On Fri, 18 Nov 2016 15:47:02 +0100
Frederic Weisbecker <fweis...@gmail.com> wrote:

> On Fri, Nov 18, 2016 at 01:08:46PM +0100, Martin Schwidefsky wrote:
> > On Thu, 17 Nov 2016 19:08:07 +0100
> > Frederic Weisbecker <fweis...@gmail.com> wrote:
> > 
> > > I'm sorry for the patchbomb, especially as I usually complain about
> > > these myself but I don't see any way to split this patchset into
> > > standalone pieces, none of which would make any sense... All I can do
> > > is to isolate about 3 cleanup patches.
> > 
> > On first glance the patches look ok-ish, but I am not happy about the
> > direction this takes.
> > 
> > I can understand the wish to consolidate the common code to a single
> > format which is nano-seconds.

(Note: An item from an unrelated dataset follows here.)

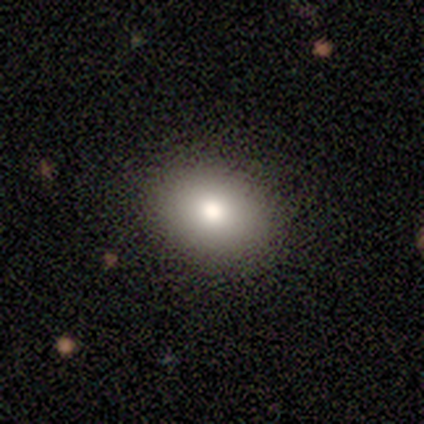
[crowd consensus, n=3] This is likely a smooth galaxy (67%). How rounded: possibly round (50%, tied with in between). Merging: clearly none (100%).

It will have repercussions though.
> > 
> > First the obvious problem, it does not compile for s390:
> > 
> > arch/s390/kernel/vtime.c: In function 'do_account_vtime':
> > arch/s390/kernel/vtime.c:140:25: error: implicit declaration of function
> >     'cputime_to_nsecs' [-Werror=implicit-function-declaration]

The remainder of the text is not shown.